The System Bottleneck Shifts to PCI-Express

faragon · on July 18, 2017

The bottleneck is not PCI-Express, not even the 3.0 version. The bottleneck is shipping processors with just 16 PCI-E 3.0 lanes (!). Things are changing with the new high end desktop processors, with 64 PCI-E 3.0 lanes (e.g. AMD Threadripper [1]), which is massive: 128 GB/s, and hardly a bottleneck. The 4.0/5.0 versions will allow reducing costs by requiring less lanes, thus using less pins, being cheaper to produce.

[1] http://www.tomshardware.com/news/amd-threadripper-vega-pcie-...

shaklee3 · on July 19, 2017

The article is directed at the hpc/server market. Xeons have had 40 pcie lanes each for long time. Pcie bandwidth on desktops is only a problem for a very small number of people.

faragon · on July 19, 2017

They could make 32-lane PCI-E slots, then.

neilmovva · on July 19, 2017

Taking a more skeptical look at the issue, we might have Intel to blame for the stagnant system interconnect.

As it gets harder each year to improve CPU performance, the HPC community has shifted to more workload-specific accelerators, most notably GPUs for high-throughput parallel data processing. These accelerators still rely on the host CPU to dispatch commands, but in recent years we've seen workloads really focus on and target the accelerator device (eg neural networks on the GPU).

If one wants to build a multi-GPU cluster, then the CPU quite plainly "gets in the way" - performance can very quickly be bottlenecked by weak inter-device bandwidth (PCIe 3.0 x16 = 16GB/s, vs. the GTX 1080 Ti onboard DRAM's ~500 GB/s). Not to mention the fact that the PCIe controller is on the CPU die, meaning inter-node bandwidth and latency also strictly favor the CPU.

For large-scale systems, the value proposition of multi-GPU is greatly neutered by reliance on the PCIe bus, and so Intel stays relevant for many applications. And for the last 5 years, Intel's utter dominance of the HPC/server market meant that they could limit PCIe lanes without much pressure from their customers. With Ryzen/EPYC (128 PCIe 3.0 lanes!!) that old order looks set to change.

> **Task objective**: In the forum thread on the PCI-Express bottleneck, how many PCIe lanes is each Xeon said to have had for a long time?

> **Input data**:

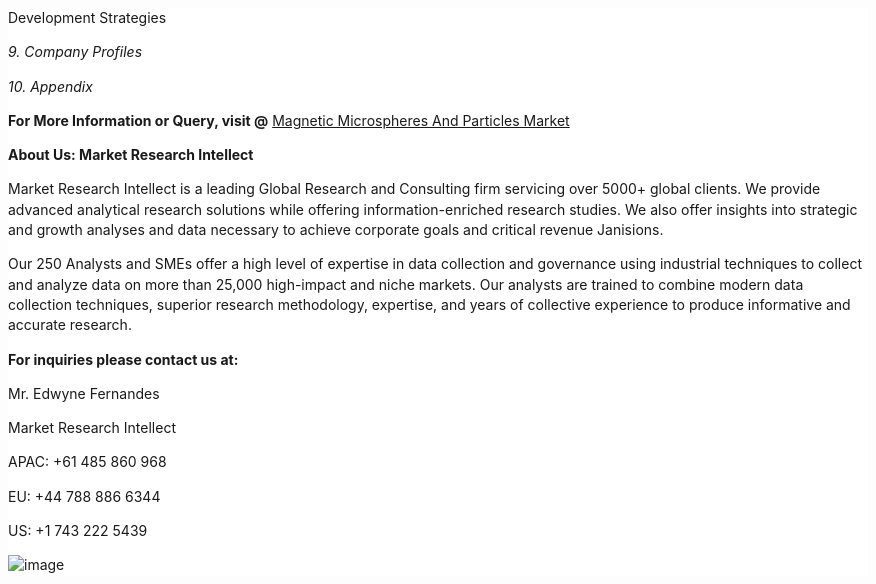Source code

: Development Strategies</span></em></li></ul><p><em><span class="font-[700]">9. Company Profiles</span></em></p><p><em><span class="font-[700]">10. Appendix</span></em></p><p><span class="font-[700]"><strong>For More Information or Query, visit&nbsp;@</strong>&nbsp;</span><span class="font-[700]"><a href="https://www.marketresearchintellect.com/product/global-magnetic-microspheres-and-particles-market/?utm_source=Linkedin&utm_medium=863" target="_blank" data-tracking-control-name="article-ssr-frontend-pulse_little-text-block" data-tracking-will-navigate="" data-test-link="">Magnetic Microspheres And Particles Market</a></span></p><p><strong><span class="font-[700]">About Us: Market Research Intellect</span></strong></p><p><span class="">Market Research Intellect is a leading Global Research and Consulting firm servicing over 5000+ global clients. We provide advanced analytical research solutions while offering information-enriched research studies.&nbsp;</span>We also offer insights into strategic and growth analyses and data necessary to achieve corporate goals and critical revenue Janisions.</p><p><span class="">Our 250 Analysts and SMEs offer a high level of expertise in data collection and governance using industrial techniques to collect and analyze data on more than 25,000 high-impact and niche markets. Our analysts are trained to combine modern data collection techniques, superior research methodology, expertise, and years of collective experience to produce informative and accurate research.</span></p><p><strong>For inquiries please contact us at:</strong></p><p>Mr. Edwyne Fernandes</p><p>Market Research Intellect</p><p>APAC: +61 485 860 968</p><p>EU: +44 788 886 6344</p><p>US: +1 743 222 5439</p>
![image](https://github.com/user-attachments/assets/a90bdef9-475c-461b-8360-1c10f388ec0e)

> **Solution to this problem**: 40 PCIe lanes each.